* **STUDY TEXT**:
EX-99.1 2 mcr.htm MATERIAL CHANGE REPORT DATED APRIL 11, 2011 mcr.htm
 
 

 
Exhibit 99.1
 



FORM 51-102F3
 

 
MATERIAL CHANGE REPORT
 
UNDER NATIONAL INSTRUMENT 51-102
 

 
Item 1.
Reporting Issuer
 
New Gold Inc. (“New Gold”)
666 Burrard Street, Suite 3110
Vancouver, British Columbia, V6C 2X8
Item 2.
Date of Material Change
 
April 3, 2011.
Item 3.
News Release
 
A press release with respect to the material change referred to in this material change report was issued by New Gold on April 4, 2011 and filed on the System for Electronic Document Analysis and Retrieval.
Item 4.
Summary of Material Change
 
On April 4, 2011, New Gold announced that it and Richfield Ventures Corp. (“Richfield”) had entered into a definitive agreement whereby New Gold will acquire all of the outstanding common shares of Richfield in exchange for common shares of New Gold and a nominal cash consideration by way of a court approved plan of arrangement (the “Arrangement”).
Item 5.
Full Description of Material Change
 
(All figures are in Canadian dollars unless otherwise indicated)
 
Before markets opened on April 4, 2011, New Gold announced that it and Richfield had entered into a definitive agreement whereby New Gold will acquire, through the Arrangement, all of the outstanding common shares of Richfield. Under the terms of the Arrangement, each Richfield shareholder will receive 0.9217 of a New Gold common share and a nominal cash consideration of $0.0001 for each Richfield share held. The offer values Richfield at $10.38 per share or approximately $550 million.

* **DATA EXCERPT**:
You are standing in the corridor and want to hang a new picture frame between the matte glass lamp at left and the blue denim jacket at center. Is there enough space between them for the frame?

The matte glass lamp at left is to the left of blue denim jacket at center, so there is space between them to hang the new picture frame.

* **DIRECTIONS**:
• 1. Answer these about the material change report, one line each:
(a) On what date did the material change occur?
(b) What street address is given for New Gold?
(c) What will each Richfield shareholder receive for each Richfield share held?
• 2. Please carry on the material change report about New Gold's acquisition of Richfield, starting right after its final sentence.

* **YOUR RESPONSES**:
• 1.
(a) April 3, 2011.
(b) 666 Burrard Street, Suite 3110, Vancouver, British Columbia, V6C 2X8.
(c) 0.9217 of a New Gold common share and a nominal cash consideration of $0.0001.

• 2.
 
The acquisition of Richfield by New Gold is expected to be completed by way of a court approved plan of arrangement. The number of New Gold common shares to be issued will be approximately 49 million based on Richfield's fully diluted in-the-money common shares outstanding. Richfield's stock options outstanding on the effective date of the Arrangement will be exchanged for Richfield shares on a cashless exercise basis in accordance with the terms of the plan of arrangement and then such Richfield shares will be exchanged for New Gold common shares and the nominal cash consideration. Richfield's warrants outstanding on the effective date will become exercisable into the Arrangement consideration following the completion of the Arrangement. Prior to the effective date, Richfield will accelerate the expiry of those outstanding warrants subject to an expiry abridgement clause. The Arrangement is expected to close in June 2011 and upon closing Richfield shareholders will own approximately 10.4% of New Gold on a fully diluted in-the-money basis.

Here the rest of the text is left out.